Outro dado revelado pelo INE no trabalho dos Censos 2021 é o crescimento do índice de dependência entre os idosos, sendo que este indicador é mais evidente nos municípios de Pampilhosa da Serra, Vinhais e Vimioso. Nestas regiões, o fenómeno explica-se de outra forma: "Há a questão do isolamento, sem dúvida, mas o problema é outro". Para o sociólogo, uma das preocupações é "o facto de os serviços públicos" não chegarem até essas manchas de população.

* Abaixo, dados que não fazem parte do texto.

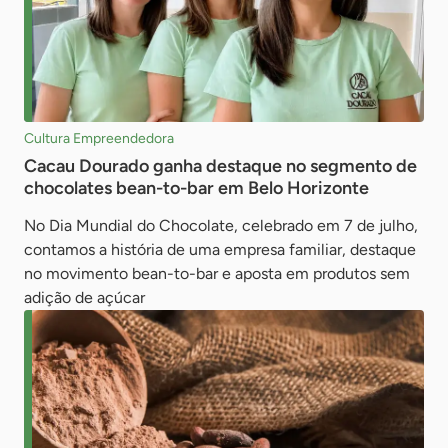
Cultura Empreendedora
Cacau Dourado ganha destaque no segmento de
chocolates bean-to-bar em Belo Horizonte
No Dia Mundial do Chocolate, celebrado em 7 de julho,
contamos a história de uma empresa familiar, destaque
no movimento bean-to-bar e aposta em produtos sem
adição de açúcar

"É a ausência do Estado social. Não há um centro de saúde próximo, não há um posto de correios, nem muitas vezes junta de freguesia porque houve fusão. O Estado deixou de estar presente nesses locais e, com isso, a invisibilidade dos idosos é muitíssimo maior", diagnostica. v
"Reformers"
Este ano, a associação "Transformers" criou um projeto para combater o isolamento social na Área Metropolitana do Porto. Chama-se "Reformers" e durante nove meses um grupo de voluntários partilha talentos com idosos isolados. Estão a decorrer atividades na Junta de Freguesia de Paranhos.
Projeto-piloto
A proposta de Orçamento para 2023 aprovada pela Câmara do Porto prevê a implementação de um projeto-piloto para serviço regular de transporte a pedido nas zonas de maior impacto social, junto de idosos e comunidades mais vulneráveis no concelho portuense.